For 18 year old University student Michelle Simon, the Nairobi Summit was a reality check, an opportunity to reflect and map the way forward.
“I realised that there are so many challenges, especially in Africa concerning SRHR,” Simon said. She also realised that Botswana has a lot of catching up to do to implement the commitments of the ICPD. “I also realised that issues including youth in power were left out.” Botho Mahlunge on the other hand comes back from the Summit with a conclusion that there are a lot of predicaments that young people find themseles in across the African continent including GBV and teenage pregnancy.
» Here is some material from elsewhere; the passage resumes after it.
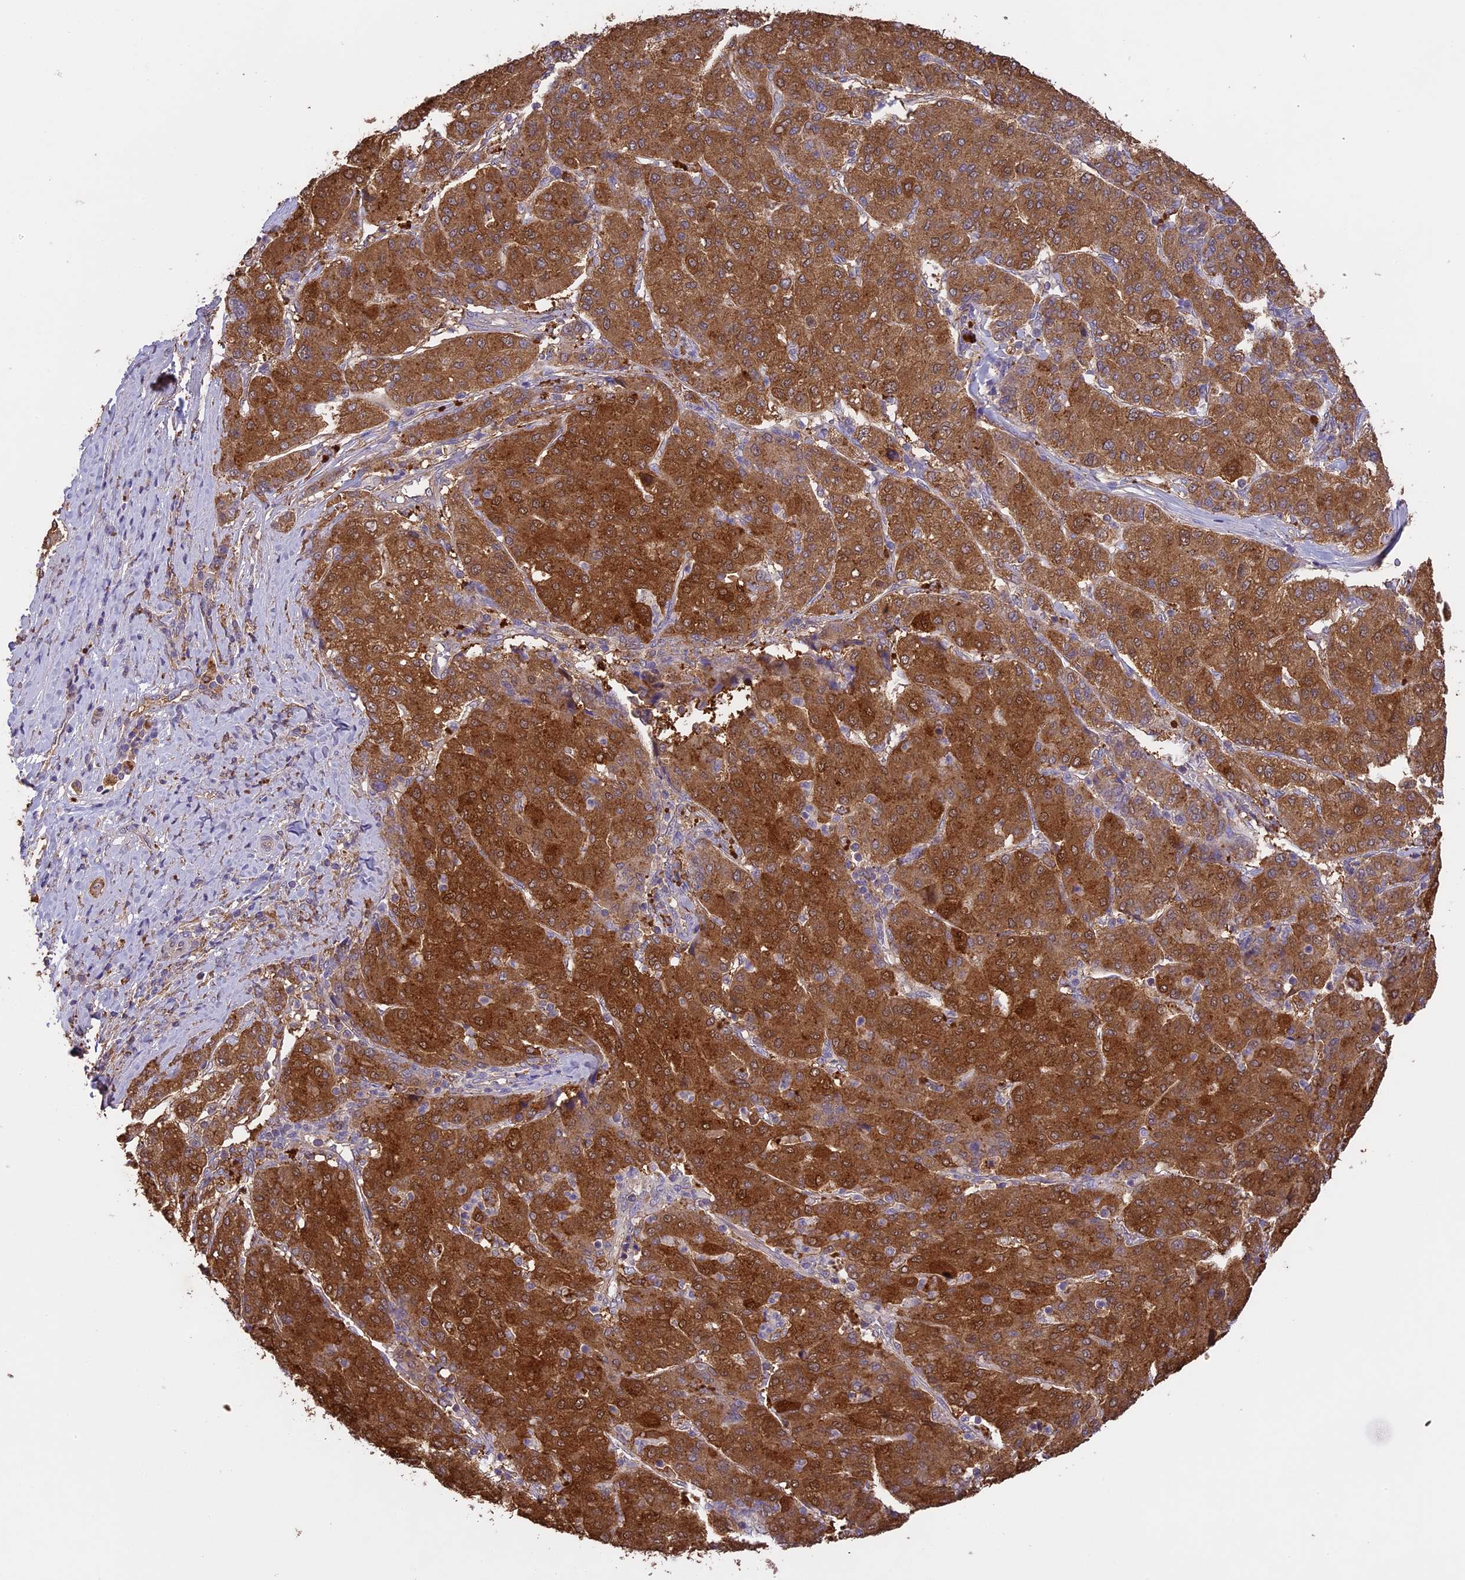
{"staining": {"intensity": "strong", "quantity": "25%-75%", "location": "cytoplasmic/membranous"}, "tissue": "liver cancer", "cell_type": "Tumor cells", "image_type": "cancer", "snomed": [{"axis": "morphology", "description": "Carcinoma, Hepatocellular, NOS"}, {"axis": "topography", "description": "Liver"}], "caption": "High-magnification brightfield microscopy of liver cancer stained with DAB (brown) and counterstained with hematoxylin (blue). tumor cells exhibit strong cytoplasmic/membranous expression is present in approximately25%-75% of cells. (IHC, brightfield microscopy, high magnification).", "gene": "ARHGAP19", "patient": {"sex": "male", "age": 65}}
Programmes need to be intensified to ensure implementation. Mahlunge is also of the view that there is minimum youth engagement on issues that affet them the most. “Young people are tired of always convening about the same issues. It’s time to see the outcomes of Summits and Conferences,” Mahlunge said. She advised the youth to also be willing to engage when the oppotunity avails itself and to take up programmes that have been set to help them. Mahlunge said that failure to educate our young people on sexuality “is the reason so many girls are getting pregnant and infected with HIV.”
She said the continued exclusion of young people in rural areas from sexual and reproductive health and rights discussion is also to blame for the prevailing state of affairs. “Young people in rural areas are completely vulnerable. They are so far removed from the little information and services available to young people in urban areas,” Mahlunge observed.